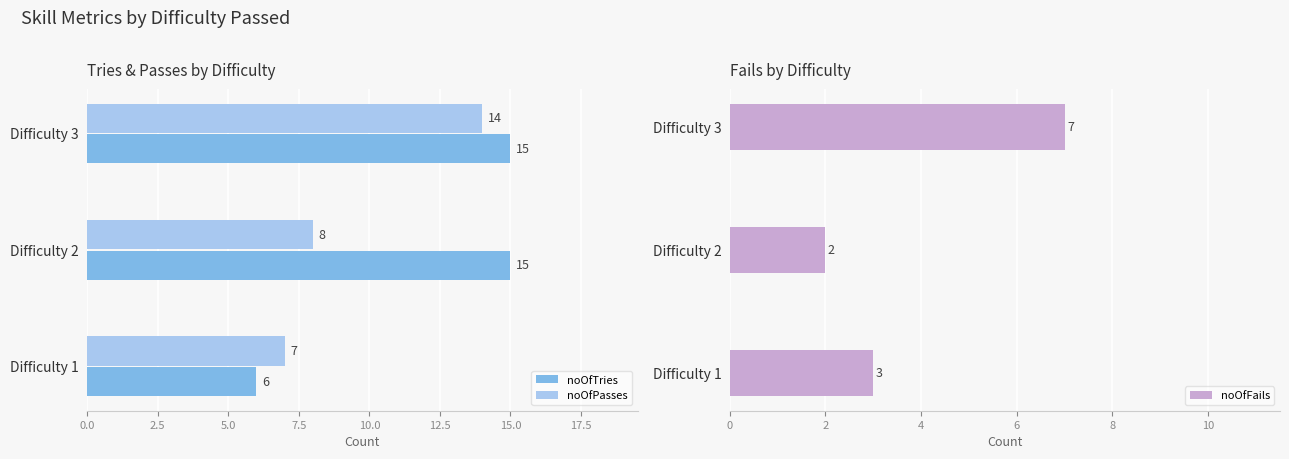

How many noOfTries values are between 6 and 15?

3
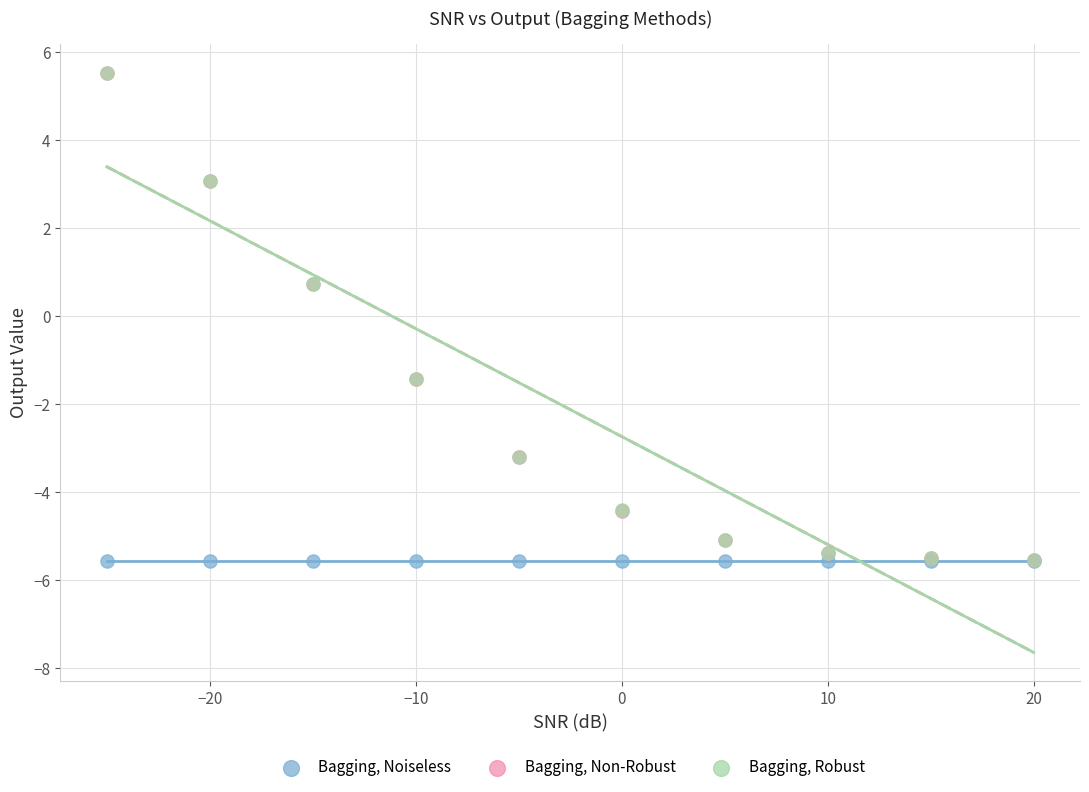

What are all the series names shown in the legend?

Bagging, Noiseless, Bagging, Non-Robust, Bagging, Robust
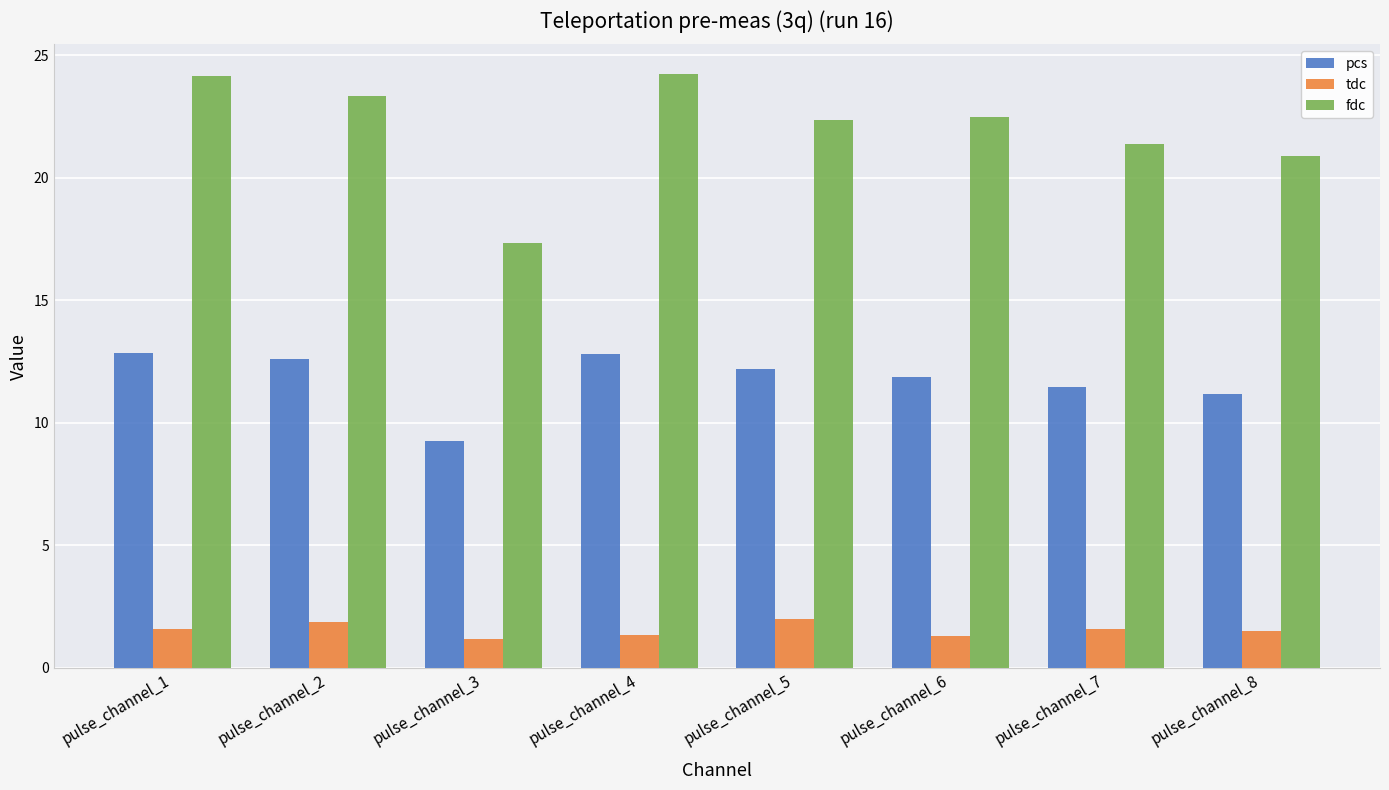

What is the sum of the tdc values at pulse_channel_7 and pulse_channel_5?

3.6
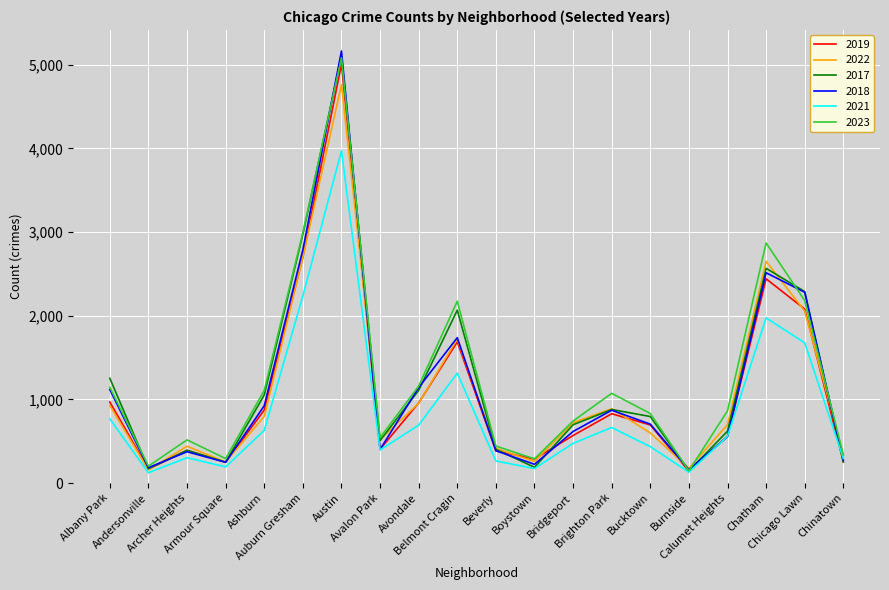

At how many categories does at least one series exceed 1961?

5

==

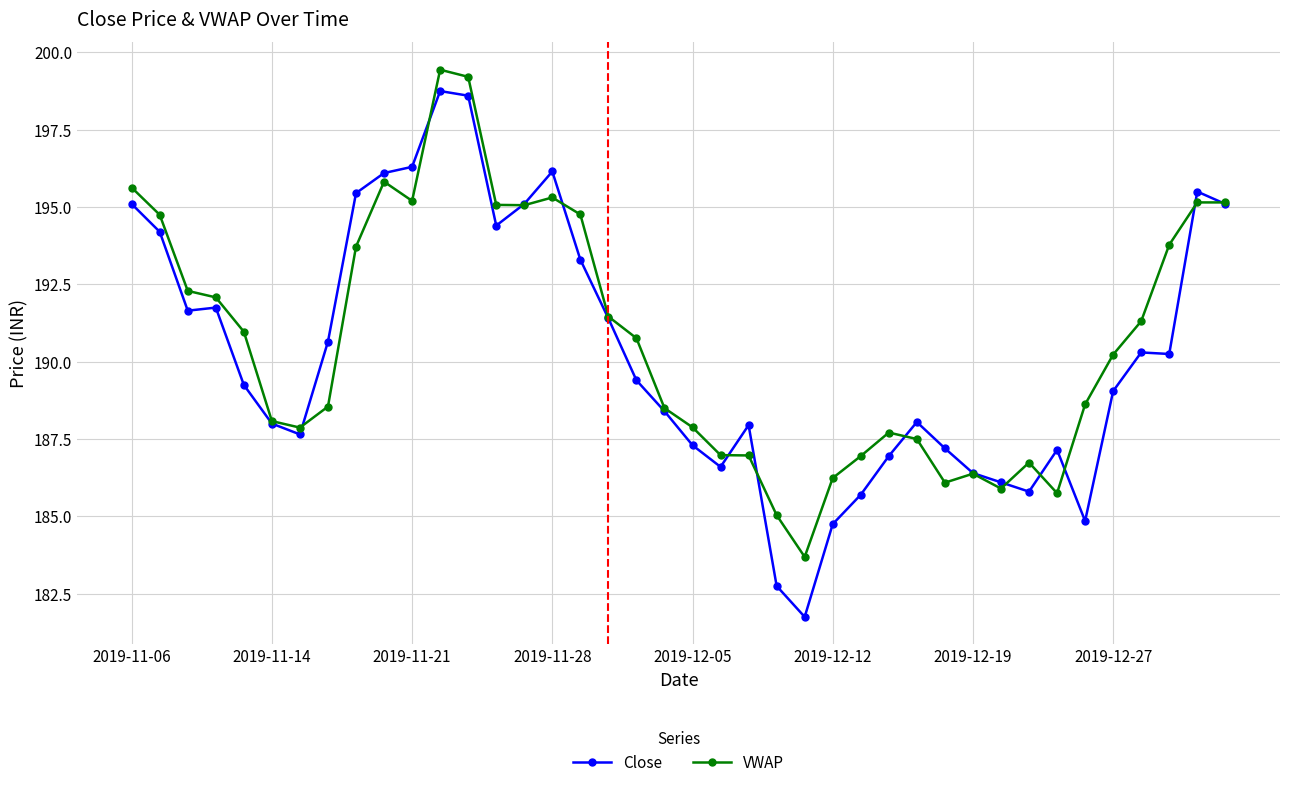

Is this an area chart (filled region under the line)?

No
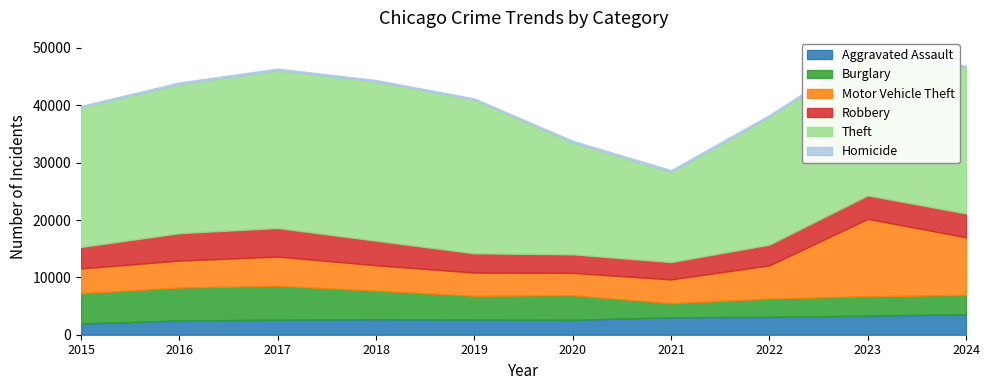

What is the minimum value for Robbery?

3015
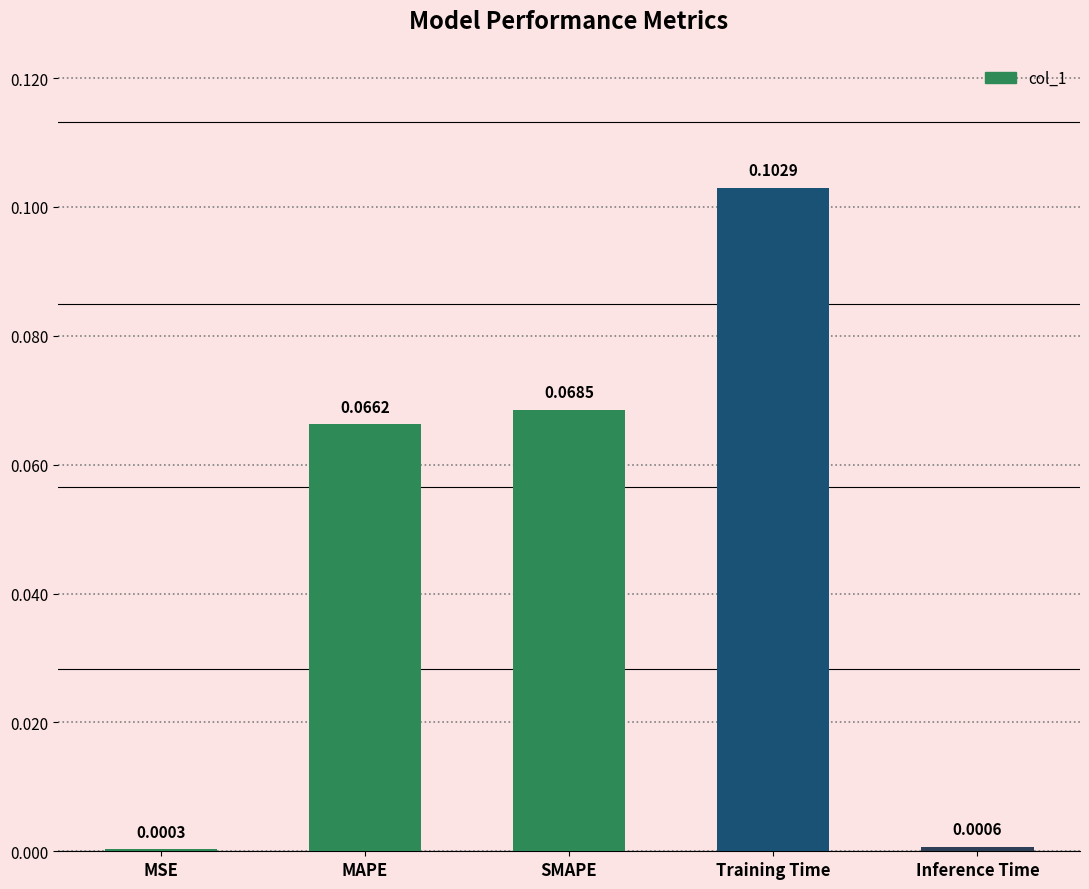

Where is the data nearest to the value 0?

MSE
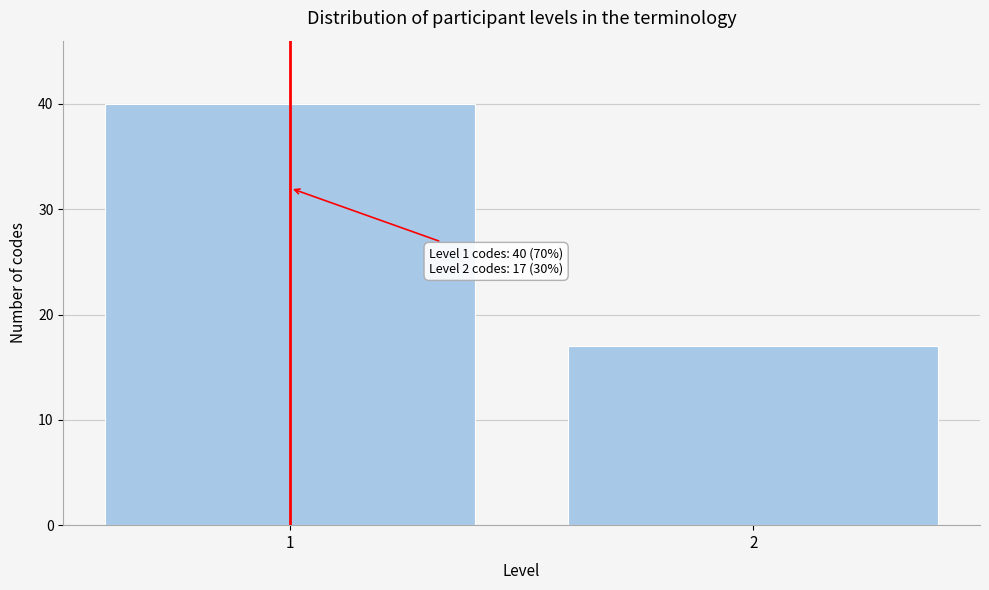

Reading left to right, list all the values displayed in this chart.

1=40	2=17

---

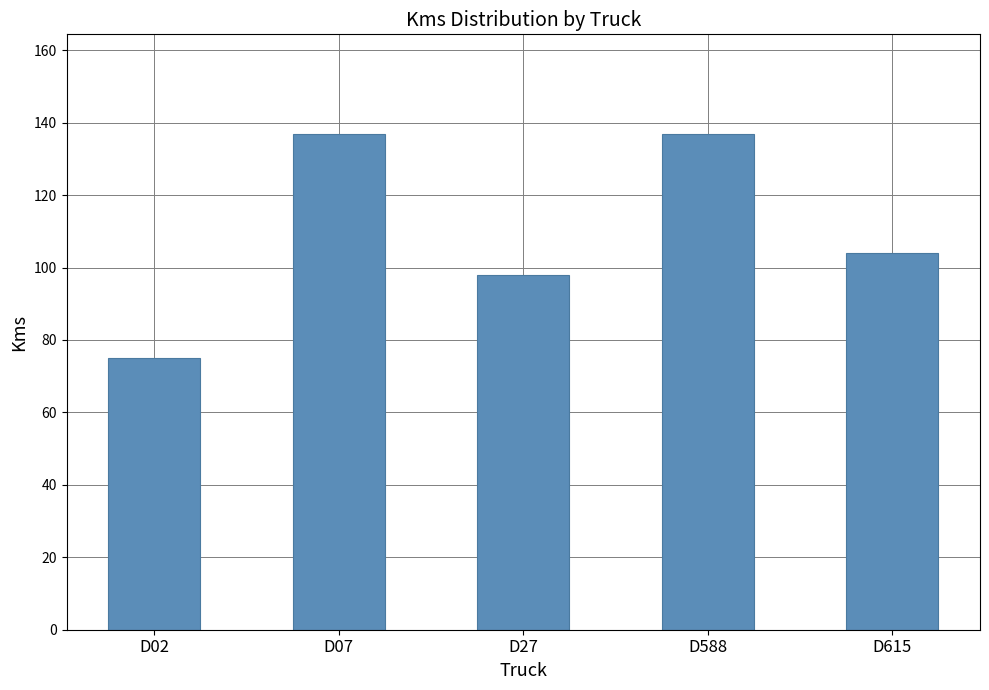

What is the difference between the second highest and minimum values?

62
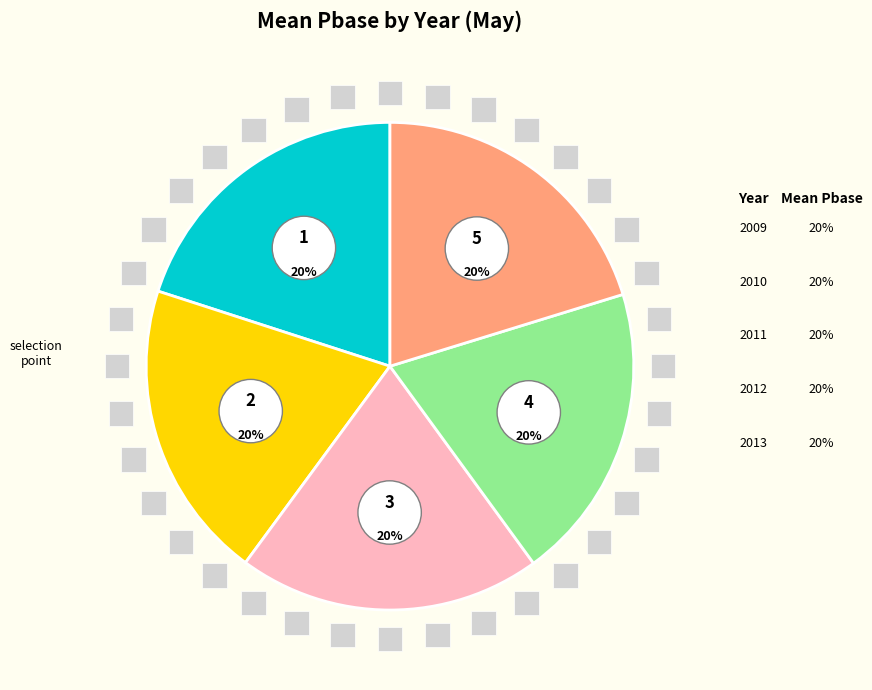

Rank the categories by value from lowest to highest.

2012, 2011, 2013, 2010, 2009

[What needs to be done]
Copy out the stretch from the line containing "Is this an area" through the line containing "Reading left to", both included, leaving the pictures out of your answer.

[Written solution]
Is this an area chart (filled region under the line)?

No

What is the minimum value for Robbery?

3015

Where is the data nearest to the value 0?

MSE

Reading left to right, list all the values displayed in this chart.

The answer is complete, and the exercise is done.